La situation sécuritaire autour d’Uvira, dans la province du Sud-Kivu, s’est brutalement détériorée ces derniers jours, atteignant un point critique le 15 février, selon un communiqué de Médecins Sans Frontières (MSF) publié dimanche.
La ville est le théâtre de pillages, d’une recrudescence des violences et d’affrontements entre l’armée congolaise (FARDC) et les combattants Wazalendo. Les infrastructures médicales n’ont pas été épargnées par les tirs, compliquant la prise en charge des blessés. Présents dès les premiers affrontements, les équipes de MSF témoignent du chaos ambiant.
« Dès que les tirs ont éclaté, nous avons dû nous abriter avec les patients et interrompre nos activités, retardant ainsi les soins », confie un membre de MSF. « Le lendemain, les détonations retentissaient de toutes parts, nous empêchant de sortir. Mais l’hôpital général de référence d’Uvira était submergé de blessés, alors nous avons pris le risque d’y aller, malgré la menace des balles perdues. »
Depuis le 17 février, les hôpitaux de la région font face à un afflux constant de blessés, accueillant une dizaine de patients par jour, dont des civils. Malgré l’insécurité, le personnel médical continue d’assurer les soins d’urgence, renforcé par des soignants venus d’autres services hospitaliers. En seulement quelques jours, plus d’une centaine de blessés ont été pris en charge.

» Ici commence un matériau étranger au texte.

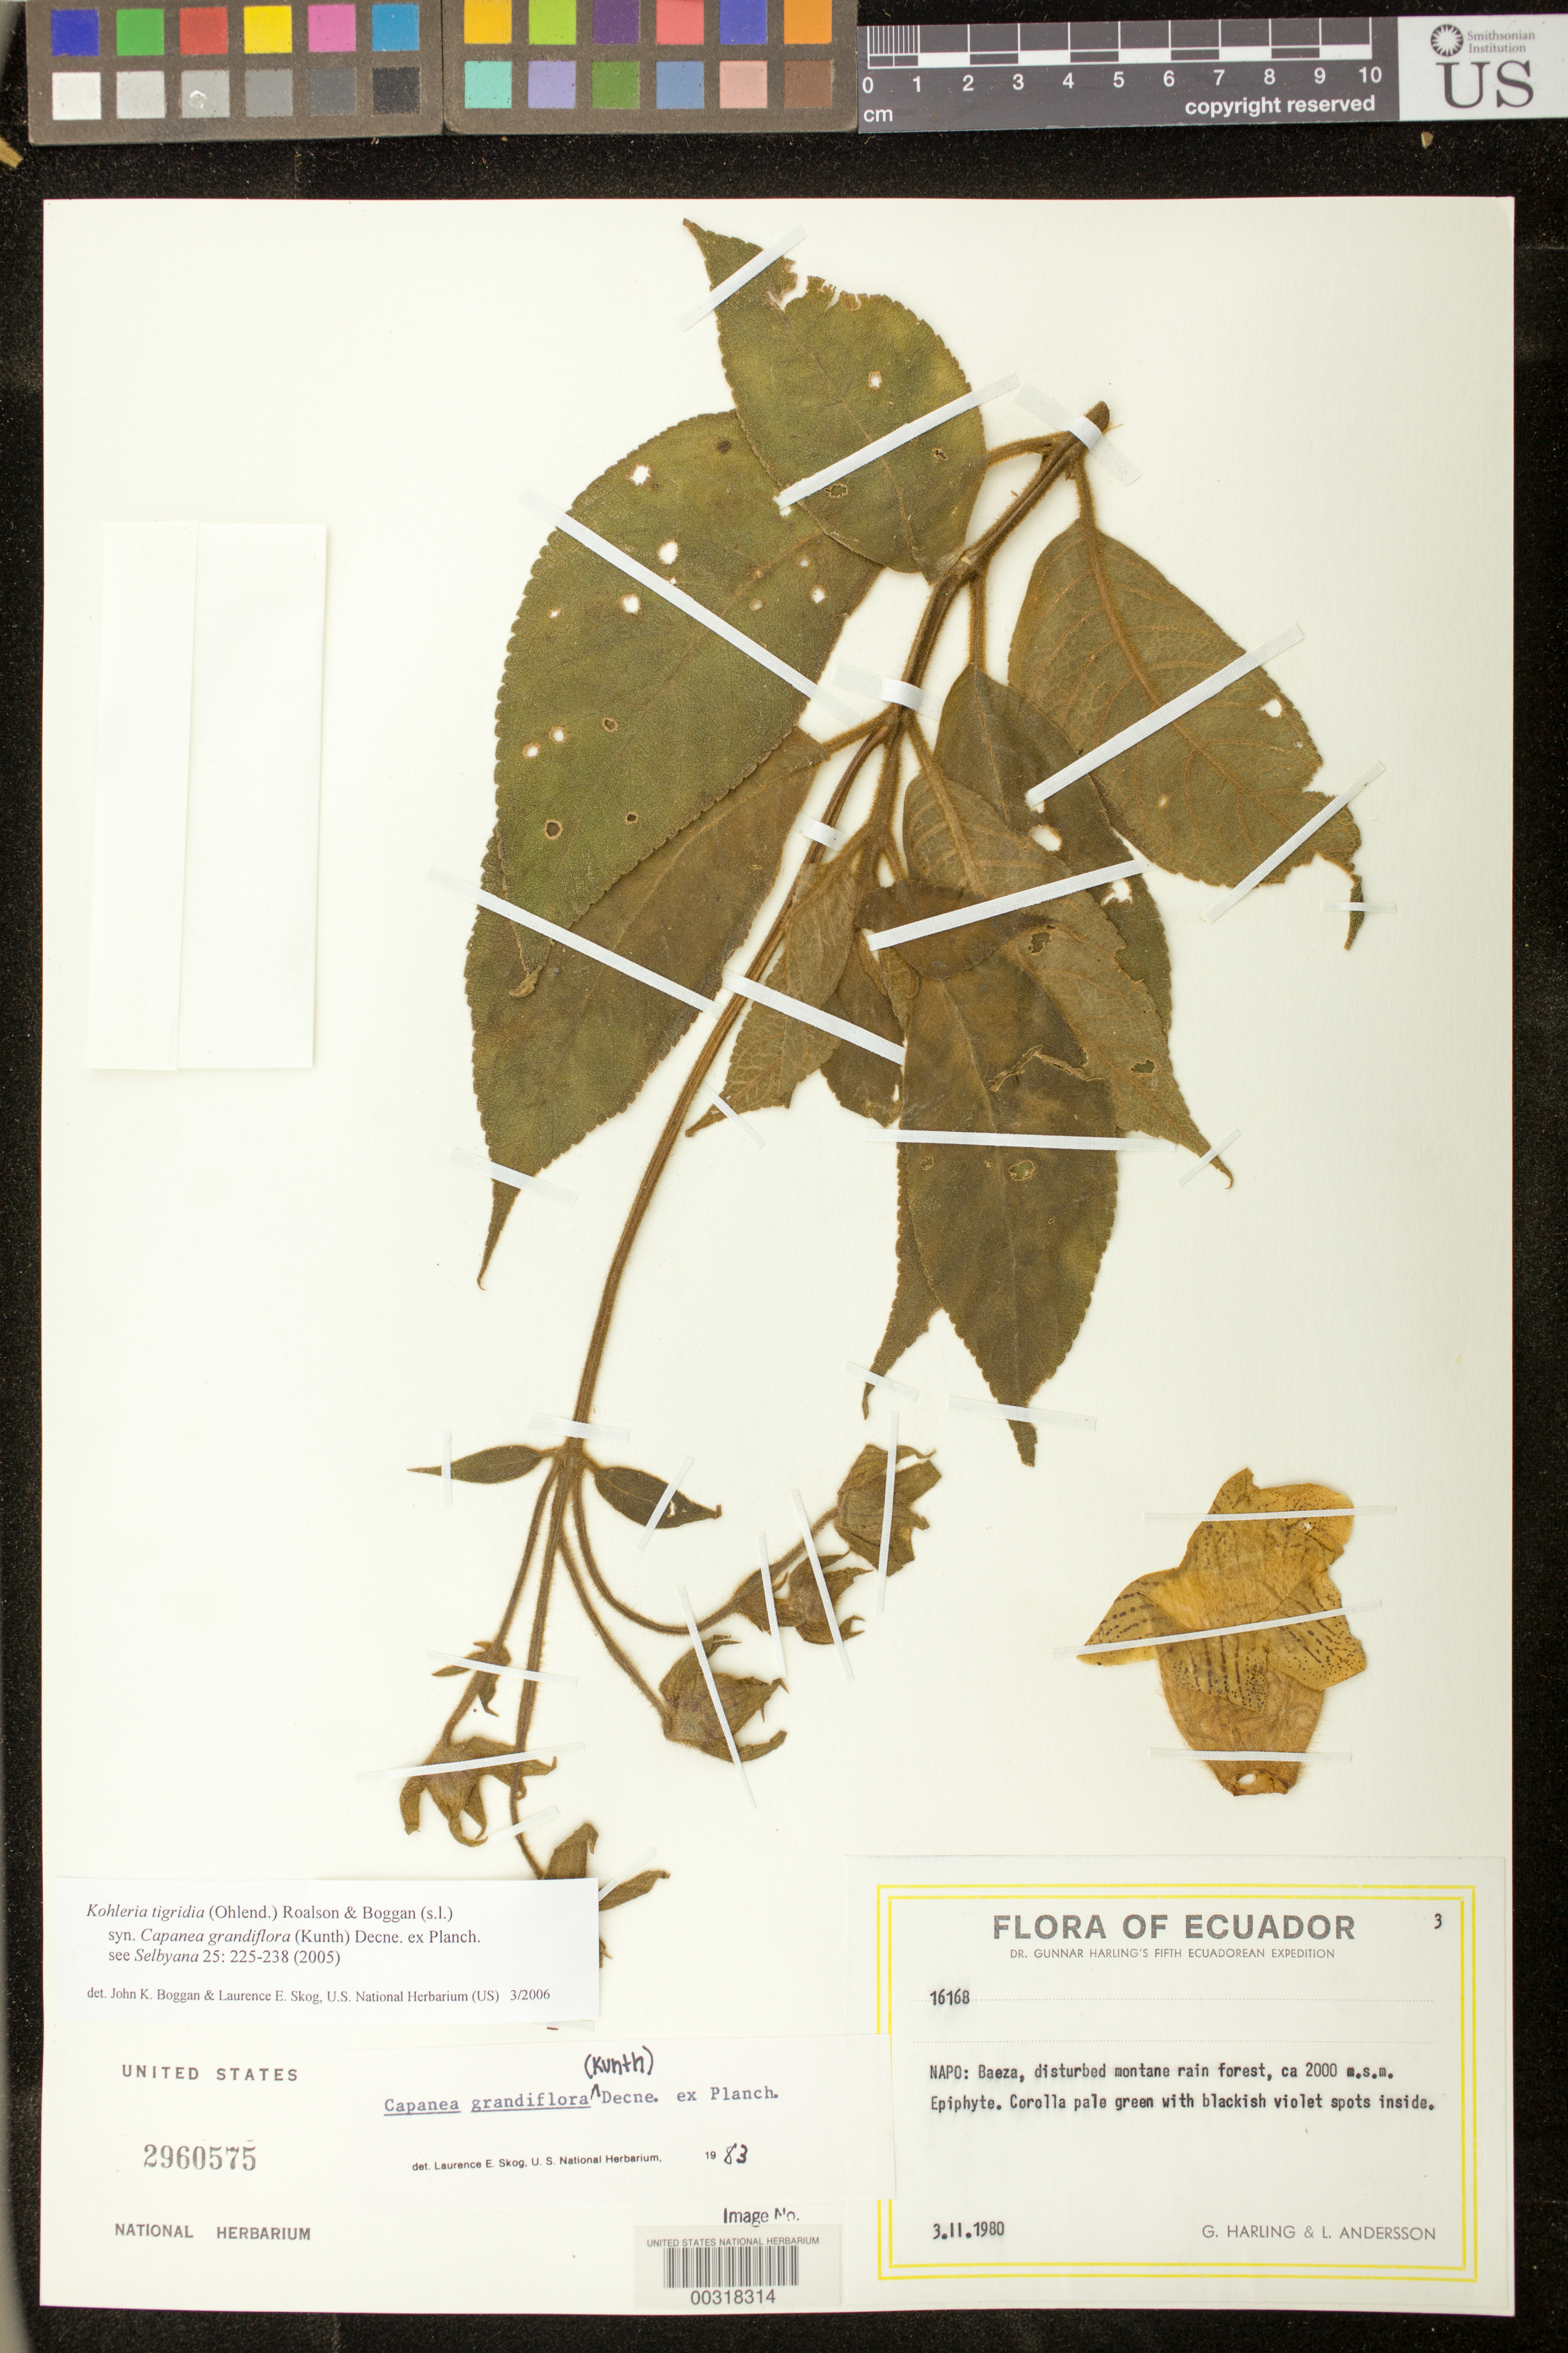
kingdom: Plantae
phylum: Tracheophyta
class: Magnoliopsida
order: Lamiales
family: Gesneriaceae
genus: Kohleria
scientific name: Kohleria tigridia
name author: (Ohlend.) Roalson & Boggan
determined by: Boggan, J. K.; Skog, L. E.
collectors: G. Harling & L. Andersson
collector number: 16168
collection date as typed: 03 Feb 1980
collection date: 1980-02-03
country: Ecuador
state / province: Napo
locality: Baeza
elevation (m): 2000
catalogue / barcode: US 2960575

Une ville en état de siège
« Cette semaine, Uvira est devenue invivable, avec des tirs incessants du matin au soir », rapporte un employé de MSF. « J’ai perdu toute notion du temps. Plusieurs de mes collègues ont été directement affectés par cette violence, certains ont même été victimes de cambriolages perpétrés par des hommes armés. »
Les routes sont devenues impraticables, paralysant les secours et rendant les déplacements périlleux. Les ambulances, bien que limitées dans leurs mouvements, continuent d’évacuer des blessés et de ramasser des corps sans vie abandonnés sur la chaussée.
L’hôpital général de référence d’Uvira a été pris à plusieurs reprises entre deux feux, mettant en danger soignants et patients. Avant-hier soir, les tirs ont contraint les équipes médicales à suspendre leurs activités et à chercher refuge. Des hommes armés ont même pénétré dans l’établissement, tirant à l’intérieur.
« Ces actes de violence et l’insécurité persistante sont inacceptables », déclare Caglar Tahiroglu, coordinateur de MSF à Uvira. « Nous appelons toutes les parties au conflit à protéger les civils, le personnel soignant et les infrastructures médicales afin que nous puissions continuer à prodiguer des soins. »
Un exode massif et une crise humanitaire
La ville d’Uvira, frontalière du Burundi, est plongée dans le chaos. Des milliers de personnes fuient, laissant derrière elles une ville vidée de ses habitants. Les autorités burundaises estiment que plus de 35 000 personnes ont quitté la région depuis début février.
« J’ai vu des familles entières partir précipitamment avec quelques bagages, sans savoir où aller », raconte un soignant de MSF. « Puis les rues se sont vidées, et le silence a remplacé l’agitation. La peur règne. Les gens manquent d’informations et redoutent le pire. L’accès à la nourriture devient critique, car le commerce est à l’arrêt depuis près d’une semaine. Nous ignorons ce que nous réserve demain. »
Dans ce climat de tension, MSF a été contraint de réduire ses effectifs à Uvira, où l’organisation soutenait le ministère de la Santé dans la lutte contre la Mpox. Face à l’urgence, l’ONG redéploie ses ressources pour prendre en charge les blessés de guerre et livre du matériel médical aux structures encore opérationnelles.
L’avenir d’Uvira reste incertain, suspendu à l’évolution d’un conflit qui ne cesse de s’intensifier.